Aufgabenstellung | Kannst du den Absatz des Zeitungsartikels, der mit „Der Senior sei“ beginnt, kürzer als Stichpunktliste wiedergeben und dabei seine wesentlichen Fakten behalten?

Vorliegender Text |
####

Schwäbische Zeitung (Sigmaringen)
Haribo-Erpresser muss ins Gefängnis
Bonner Landgericht verurteilt 74-Jährigen zu drei Jahren und neun Monaten Haft
BONN (dpa) - Er drohte, Gummibärchen oder Tiefkühlpizzen zu vergiften – und muss nun wegen dreifacher versuchter räuberischer Erpressung ins Gefängnis. Das Bonner Landgericht hat den sogenannten HariboErpresser am Montag zu einer Freiheitsstrafe von drei Jahren und neun Monaten verurteilt.
Obwohl der geständige Rentner Altersarmut als Motiv nannte, nicht vorbestraft war und mit 74 Jahren recht betagt ist, könne man nicht von einem minderschweren Fall sprechen, stellte der Vorsitzende Richter Hinrich de Vries in der Urteilsbegründung klar. Im Gegenteil: Die Tat des Dortmunders falle in den „Bereich der Schwerkriminalität“. Seine Erpressungsversuche richteten sich gegen die Supermarktketten Lidl und Kaufland sowie gegen den Süßwarenhersteller Haribo.
Der Senior sei „sehr raffiniert“vorgegangen, betonte der Richter. Zunächst schickte er dem Discounter Lidl im Sommer 2016 Erpressermails. Um Druck zu machen, verteilte er in einigen Lidl-Filialen Buttersäure in Kühltheken. Das Unternehmen reagierte nicht. Hätte er es dabei belassen, wäre laut Gericht noch eine Bewährungsstrafe denkbar gewesen. Aber: „Sie haben nicht aufgehört“, sagt de Vries in Richtung des Angeklagten. Stattdessen nahm er Haribo und Kaufland ins Visier – und drohte jetzt sogar mit Zyankali.

####

Extrahierte Informationen |
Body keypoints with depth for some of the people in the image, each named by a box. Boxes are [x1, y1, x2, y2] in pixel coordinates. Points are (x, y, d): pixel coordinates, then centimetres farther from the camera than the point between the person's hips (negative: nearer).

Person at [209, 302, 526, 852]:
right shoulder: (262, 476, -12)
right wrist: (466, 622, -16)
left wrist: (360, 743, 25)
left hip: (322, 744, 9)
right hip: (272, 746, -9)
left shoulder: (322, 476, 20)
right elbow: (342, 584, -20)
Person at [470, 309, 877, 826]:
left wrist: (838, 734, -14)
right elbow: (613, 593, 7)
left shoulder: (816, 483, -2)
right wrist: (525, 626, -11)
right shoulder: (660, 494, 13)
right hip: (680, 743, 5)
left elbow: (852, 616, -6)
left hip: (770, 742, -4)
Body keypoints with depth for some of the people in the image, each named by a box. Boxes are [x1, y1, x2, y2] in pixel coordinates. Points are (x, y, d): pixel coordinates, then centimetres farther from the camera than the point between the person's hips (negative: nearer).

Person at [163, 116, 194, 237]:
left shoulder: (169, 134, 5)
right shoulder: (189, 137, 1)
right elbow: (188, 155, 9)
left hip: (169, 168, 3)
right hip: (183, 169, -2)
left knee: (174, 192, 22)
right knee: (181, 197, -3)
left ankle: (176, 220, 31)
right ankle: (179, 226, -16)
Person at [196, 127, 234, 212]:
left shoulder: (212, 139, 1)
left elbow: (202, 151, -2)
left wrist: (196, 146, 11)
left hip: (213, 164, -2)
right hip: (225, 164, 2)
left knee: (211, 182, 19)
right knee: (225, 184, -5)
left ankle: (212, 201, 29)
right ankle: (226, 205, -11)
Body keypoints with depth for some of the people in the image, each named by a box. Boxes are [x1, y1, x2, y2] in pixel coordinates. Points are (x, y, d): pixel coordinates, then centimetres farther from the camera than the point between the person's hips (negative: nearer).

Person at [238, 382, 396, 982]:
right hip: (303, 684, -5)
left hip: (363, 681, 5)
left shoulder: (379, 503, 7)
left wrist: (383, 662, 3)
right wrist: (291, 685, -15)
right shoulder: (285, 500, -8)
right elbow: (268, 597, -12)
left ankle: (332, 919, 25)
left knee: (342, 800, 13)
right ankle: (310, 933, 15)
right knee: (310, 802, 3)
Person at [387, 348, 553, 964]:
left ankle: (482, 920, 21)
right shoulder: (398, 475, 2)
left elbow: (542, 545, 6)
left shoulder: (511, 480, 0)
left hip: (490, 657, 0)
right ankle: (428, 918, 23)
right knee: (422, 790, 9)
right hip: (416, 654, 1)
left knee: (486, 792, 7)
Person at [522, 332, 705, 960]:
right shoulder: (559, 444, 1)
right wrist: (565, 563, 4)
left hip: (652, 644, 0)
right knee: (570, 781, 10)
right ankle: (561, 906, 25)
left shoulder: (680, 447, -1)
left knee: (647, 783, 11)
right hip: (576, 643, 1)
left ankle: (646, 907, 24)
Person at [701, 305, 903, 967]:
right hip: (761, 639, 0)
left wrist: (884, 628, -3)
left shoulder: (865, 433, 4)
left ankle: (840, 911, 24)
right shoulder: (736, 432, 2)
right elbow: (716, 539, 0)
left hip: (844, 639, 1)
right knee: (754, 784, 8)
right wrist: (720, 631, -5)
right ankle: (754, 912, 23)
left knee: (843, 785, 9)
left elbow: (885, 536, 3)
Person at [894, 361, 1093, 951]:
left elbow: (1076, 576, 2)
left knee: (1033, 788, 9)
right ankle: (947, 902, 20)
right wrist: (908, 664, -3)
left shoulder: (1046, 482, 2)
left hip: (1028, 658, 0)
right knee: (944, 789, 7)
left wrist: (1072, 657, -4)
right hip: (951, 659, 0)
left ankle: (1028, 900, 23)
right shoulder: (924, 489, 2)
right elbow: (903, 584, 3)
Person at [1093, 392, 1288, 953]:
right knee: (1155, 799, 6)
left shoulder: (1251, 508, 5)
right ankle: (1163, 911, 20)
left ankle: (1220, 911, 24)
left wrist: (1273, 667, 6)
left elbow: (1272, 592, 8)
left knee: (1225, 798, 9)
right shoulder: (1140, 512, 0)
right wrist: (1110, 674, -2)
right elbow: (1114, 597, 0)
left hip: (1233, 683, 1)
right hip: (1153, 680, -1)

####

Deine Lösung |
- Laut Richter ging der Senior „sehr raffiniert“ vor.
- Im Sommer 2016 schickte er dem Discounter Lidl Erpressermails.
- Um Druck zu machen, verteilte er in einigen Lidl-Filialen Buttersäure in Kühltheken.
- Lidl reagierte nicht.
- Hätte er danach aufgehört, wäre laut Gericht noch eine Bewährungsstrafe denkbar gewesen.
- Er machte jedoch weiter, nahm Haribo und Kaufland ins Visier und drohte nun sogar mit Zyankali.